The hardest part of all of this is that America seems to have forgotten we are supposed to be on the same team. We’ve chosen which color on the flag defines us and which posture is right when we stand before it. We need to be better than this. We need to embrace the emotionally complex nature of this great country and every citizen who calls it home.
I continue to stand for the anthem, and I reverently look at the red stripes and the blue backdrop of the stars and, as I did as an athlete, I remember that I’m privileged to be in that moment. It doesn’t mean for one second I am not willing to walk beside someone kneeling in my vicinity to put my hand on a shoulder because I want the injured among us to know I see their pain and I am willing to stand up for them until they no longer feel too pained to stand themselves.
I recently read Waking up White by Debby Irving and I highly recommend it for those of you interested in deepening your understanding of race relations in this country. It challenged me to look harder at the individual responsibility I have to understanding the role I play in contributing to or combatting racism. I have a long way to go.
Copyright Choosing to Grow 2017 www.meaganfrank.com
@choosingtogrow
Categories: Teamwork
WOW really well said and thoughtful. You truly have a gift, please keep sharing.
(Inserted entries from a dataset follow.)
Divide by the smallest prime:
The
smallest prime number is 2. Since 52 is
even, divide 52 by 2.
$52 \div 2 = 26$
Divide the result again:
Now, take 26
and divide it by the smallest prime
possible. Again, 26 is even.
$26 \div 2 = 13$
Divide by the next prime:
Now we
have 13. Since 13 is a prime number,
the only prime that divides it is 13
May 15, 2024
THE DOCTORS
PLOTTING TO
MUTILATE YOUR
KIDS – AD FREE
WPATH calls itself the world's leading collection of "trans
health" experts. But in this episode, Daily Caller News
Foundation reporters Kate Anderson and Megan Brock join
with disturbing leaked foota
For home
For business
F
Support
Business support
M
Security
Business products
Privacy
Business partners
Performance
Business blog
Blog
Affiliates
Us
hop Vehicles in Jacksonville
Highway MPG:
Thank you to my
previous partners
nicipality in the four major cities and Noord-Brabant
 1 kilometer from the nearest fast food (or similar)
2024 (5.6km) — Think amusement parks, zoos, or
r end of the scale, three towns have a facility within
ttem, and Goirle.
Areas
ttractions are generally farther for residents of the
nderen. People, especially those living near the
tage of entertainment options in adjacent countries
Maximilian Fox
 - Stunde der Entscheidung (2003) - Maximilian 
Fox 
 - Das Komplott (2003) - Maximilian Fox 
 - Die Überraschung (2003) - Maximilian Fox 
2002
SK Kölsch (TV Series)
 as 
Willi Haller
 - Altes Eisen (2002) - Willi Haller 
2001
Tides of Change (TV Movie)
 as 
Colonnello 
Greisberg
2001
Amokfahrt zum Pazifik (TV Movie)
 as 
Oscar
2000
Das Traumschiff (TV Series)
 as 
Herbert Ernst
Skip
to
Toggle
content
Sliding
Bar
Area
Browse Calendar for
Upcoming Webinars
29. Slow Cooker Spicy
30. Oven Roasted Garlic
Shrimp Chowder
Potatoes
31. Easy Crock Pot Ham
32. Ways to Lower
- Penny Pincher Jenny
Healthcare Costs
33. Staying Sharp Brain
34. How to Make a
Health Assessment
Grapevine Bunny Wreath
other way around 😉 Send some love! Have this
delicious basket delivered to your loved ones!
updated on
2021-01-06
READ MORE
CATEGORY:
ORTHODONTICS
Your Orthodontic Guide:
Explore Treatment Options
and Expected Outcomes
I love this, my friend. I don’t know a single player in the NFL. I can’t call any of them even one of the judgmental names I’ve heard them called this week because I can’t presume to know what’s in their hearts and minds. I just know Jesus wouldn’t have verbally slapped or labeled them – I’d bet my life on the likelihood that He would pause and ask the players why they knelt. And then He’d listen. I pray to be able to do the same for everyone expressing themselves over this. Our flag begs us to unite, not attack one another.
I keep coming back to the challenging question of “what would Jesus do, stand or kneel?” and I keep arriving at the answer “yes”. He’d kneel beside those kneeling and stand beside those standing. I am so challenged to be His light and do as He’d do.